Search code examples
rggplot2colorbarggpubrggpairs

Making a ggpaired plot where line.color is a weighted function?


I have some data from before and after a treatment was applied, and wanted to look at the paired data, so I turned to ggpaired. I am able to get this to work fine with my data. (I simulated some data that is similar to what I am working with so that others could mess around with it.)

set.seed(123)
size <- 28
a.d <- round(runif(size, 1, 4))
g.d <- round(runif(size, 1, 4))
s.d <- round(runif(size, 1, 4))
p.d <- round(runif(size, 1, 4))
a.f <- a.d + round(runif(1,-1,1))
g.f <- g.d + round(runif(1,-1,1))
s.f <- s.d + round(runif(1,-1,1))
p.f <- p.d + round(runif(1,-1,1))

df.t <- data.frame("A" = c(a.d,a.f),"G" = c(g.d,g.f),"S" = c(s.d,s.f),"P" = c(p.d,p.f),"V" = c(rep("D", size),rep("F", size)))

Then to plot (I have installed and loaded the packages ggpubr, gridExtra, and ggplot2):

p <- list()
for(i in colnames(df.t[,-5])){
    d <- head(df.t[i],nrow(df.t)/2)
    d <- d[,i]
    f <- tail(df.t[i],nrow(df.t)/2)
    f <- f[,i]
    fin <- data.frame(draft = d, final = f)

    p[[i]] <- ggpaired(fin, cond1 = "draft", cond2 = "final", fill = "condition", line.color = "gray", line.size = 0.4, palette = "jco", xlab = "Draft version", ylab = paste(colnames(df.t[i]),"rating"), title = paste("Paired box plot of",colnames(df.t[i]),"ratings"))
}

do.call(grid.arrange,p)

which produces the image:

enter image description here

This is fine, but I have a lot of values that go from, say, a value of 2 pre-treatment and then are a value of 1 post-treatment, and you can't really visualize it with the line color as is. While googling, I came across this post, which isn't what I need, I think. I don't know the best way to phrase this question and keep finding results for edge line width for networks.

Basically, what I would like to do is this: if I have 11 observations that go from 3 to 2, I would like the line from 3 to 2 to be darker than, say, the line from 1 to 0, which only has 3 observations, a little like in this very quick mock-up I did in Paint:

enter image description here

I hope that it would be possible to do something like this with line.color (or maybe with line.weight?), and making a function that colors the lines by the weight (or more specifically, the number of counts), but I'm not the best with R (and rather new to it), so any help would be appreciated, as I don't know how to begin doing something like this, and everything I google regarding this topic seems related to network graphs.


Solution

  • What you want is certainly possible, but using ggpaired may not be the most straightforward way to get there (disclaimer: I don't use the ggpubr package much.)

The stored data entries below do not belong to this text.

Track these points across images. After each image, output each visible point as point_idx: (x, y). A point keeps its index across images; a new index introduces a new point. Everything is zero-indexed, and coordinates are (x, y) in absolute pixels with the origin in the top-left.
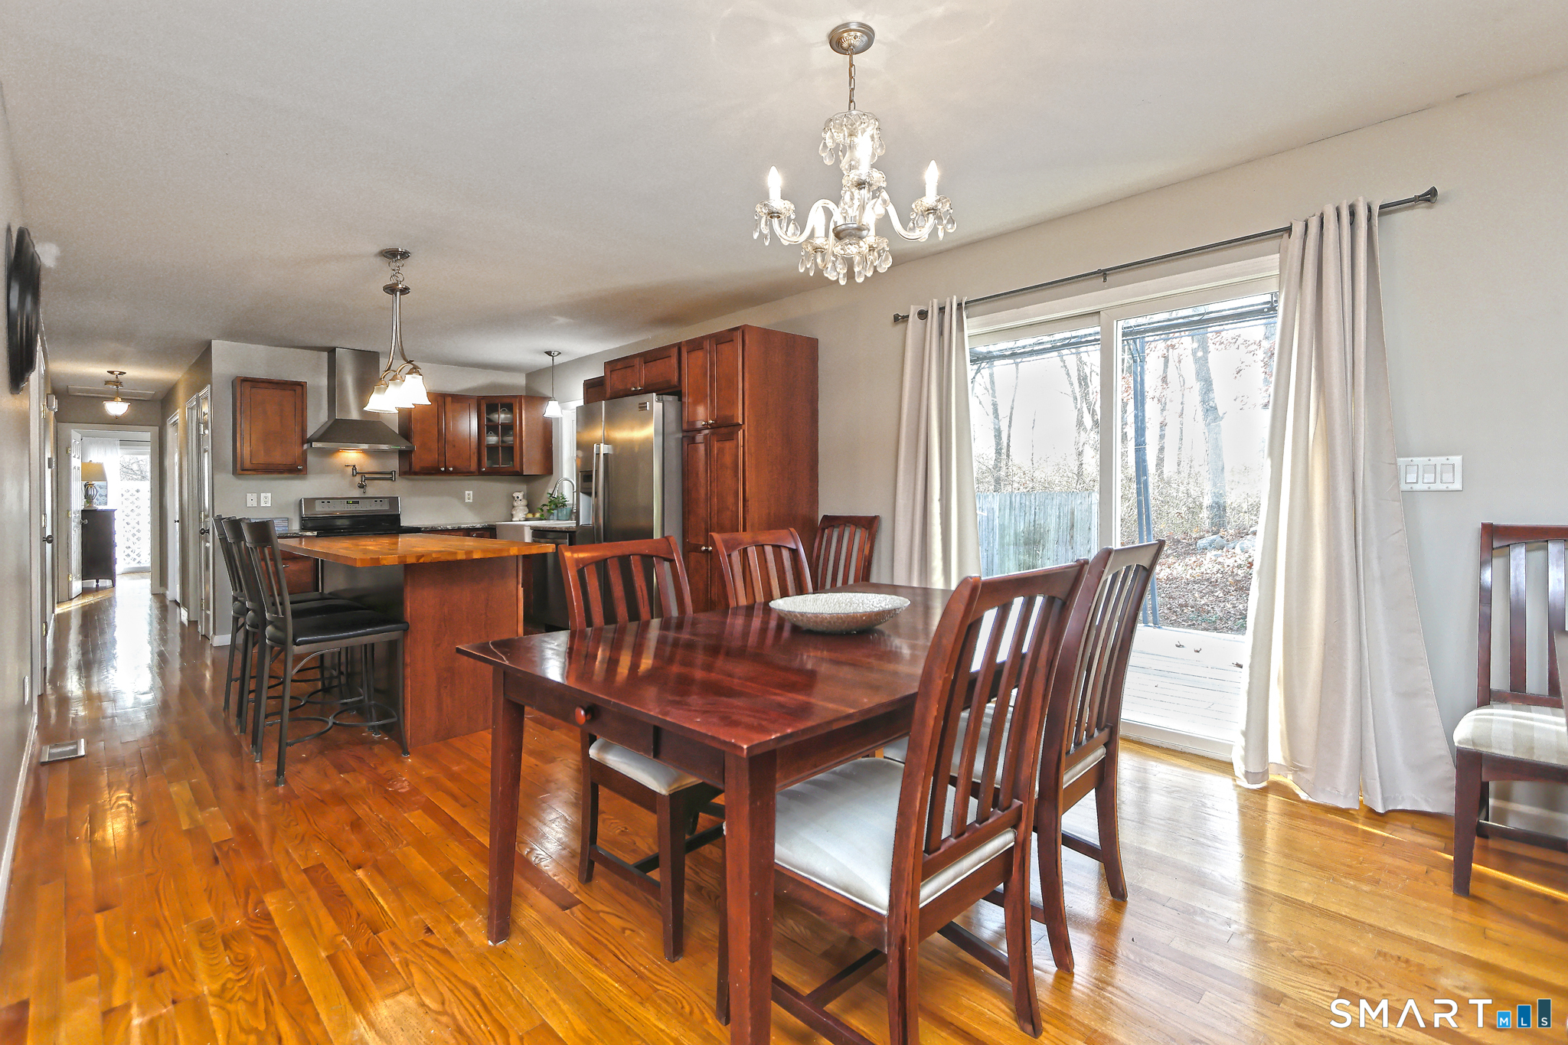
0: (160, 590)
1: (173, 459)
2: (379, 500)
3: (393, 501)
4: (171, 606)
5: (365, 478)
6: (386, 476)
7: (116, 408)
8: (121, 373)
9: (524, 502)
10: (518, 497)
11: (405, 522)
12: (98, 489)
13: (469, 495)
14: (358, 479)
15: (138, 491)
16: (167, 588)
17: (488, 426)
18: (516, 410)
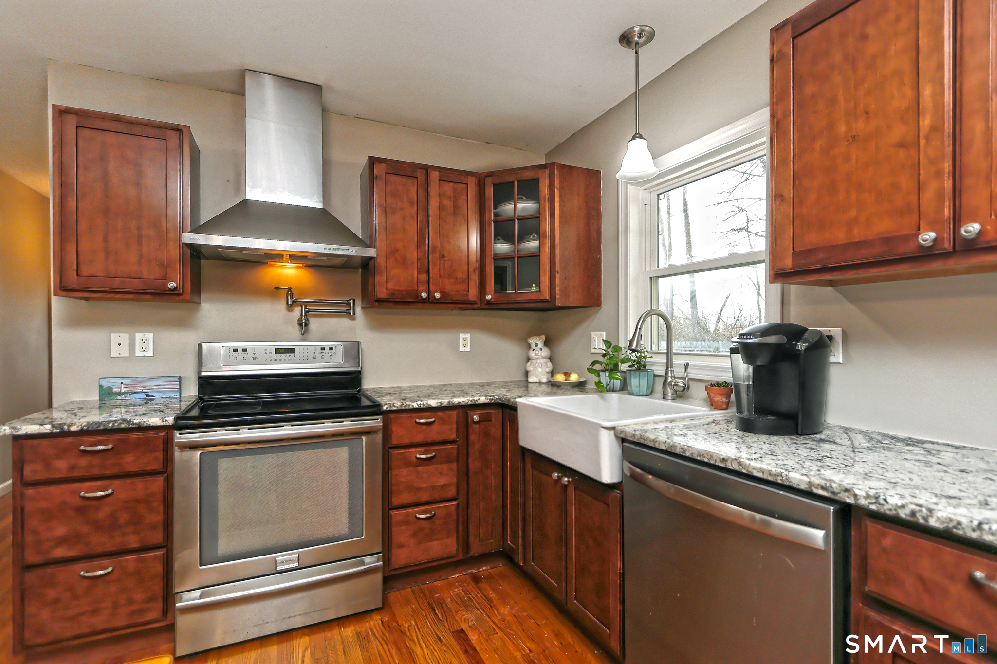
5: (306, 310)
6: (343, 309)
9: (545, 354)
10: (536, 345)
13: (465, 340)
14: (297, 313)
18: (544, 190)
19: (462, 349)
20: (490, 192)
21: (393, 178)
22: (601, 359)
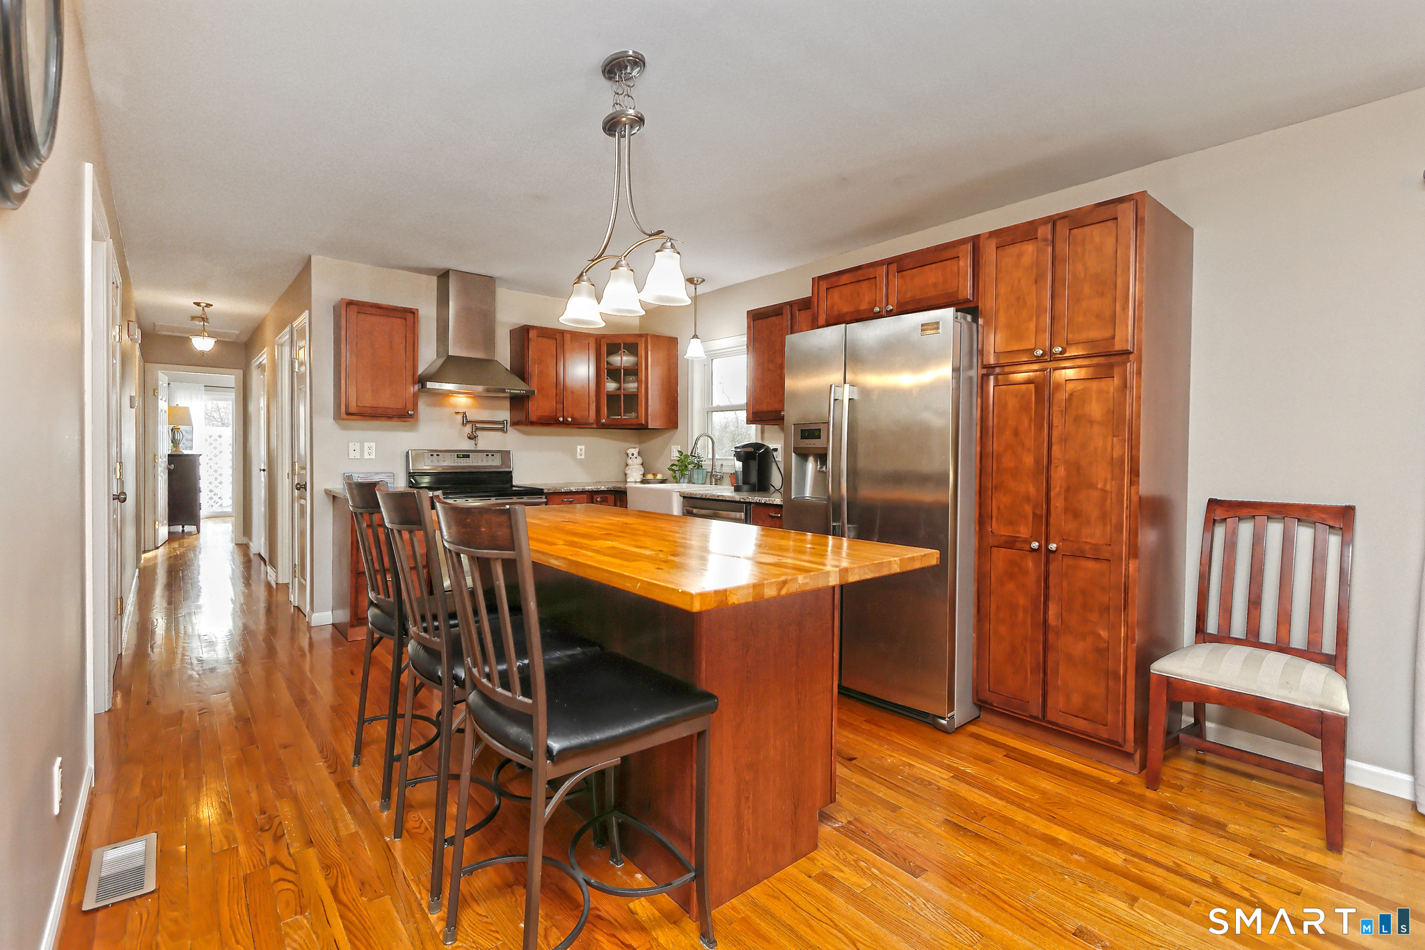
0: (244, 540)
1: (259, 404)
2: (490, 454)
3: (505, 455)
4: (255, 560)
5: (476, 428)
6: (500, 427)
7: (203, 344)
8: (208, 305)
9: (639, 460)
10: (633, 455)
11: (519, 480)
12: (184, 433)
13: (581, 449)
14: (468, 429)
15: (220, 436)
16: (250, 539)
17: (606, 372)
18: (642, 352)
19: (579, 457)
20: (604, 349)
21: (541, 339)
22: (676, 463)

    ggpaired is essentially a wrapped around the underlying ggplot2 package's functions. If you want to make changes to how the things are done, making changes in the underlying functions is a clean way to go about it. (If you intend to use R in the future, getting down to the brass tacks is also a good way to learn.)

    Here's how I'd do it, starting from the original dataframe df.t:

    library(dplyr)
    
    df.t %>%
      mutate(pair.order = rep(seq(1, n()/2), times = 2)) %>% # add new column to keep track of pairs
      tidyr::pivot_longer(cols = A:P, names_to = "facet") %>% # convert data to long form so all 
                                                              # values are captured in one variable
      ggplot(aes(x = V, y = value, fill = V)) +
      geom_boxplot() +  
      geom_line(data = . %>%                             # further data manipulation for line layer
                  tidyr::pivot_wider(names_from = V) %>% # arrange values in pairs
                  count(facet, D, F) %>%                 # & aggregate them for each treatment
                  mutate(n = cut(n, breaks = c(0, 5, 10, Inf),
                                 labels = c("n \u2264 5", "6 < n \u2264 10", "n > 10"))) %>%
                  mutate(line.group = seq(1, n())) %>%   # add grouping identifier for line
                  tidyr::pivot_longer(cols = D:F, names_to = "V"),  # return to long form
                aes(group = line.group, 
                    colour = forcats::fct_rev(n)), # reverse category order for count
                size = 2) +                        # increase line size for easier comparison
      
      facet_wrap(~facet,     # split into 4 plot facets, one for each treatment
                 labeller = labeller(facet = function(x) paste("Paired boxplot of", x, "ratings"))) +
      scale_x_discrete(labels = c("draft", "final")) +
      labs(y = "rating", colour = "Number of\ncounts") +
      ggsci::scale_fill_jco(guide = FALSE) + # not showing legend since it's the same as x-axis
      scale_colour_grey() +
      theme_pubr() +
      theme(legend.position = "right",
            axis.title.x = element_blank())
    

    plot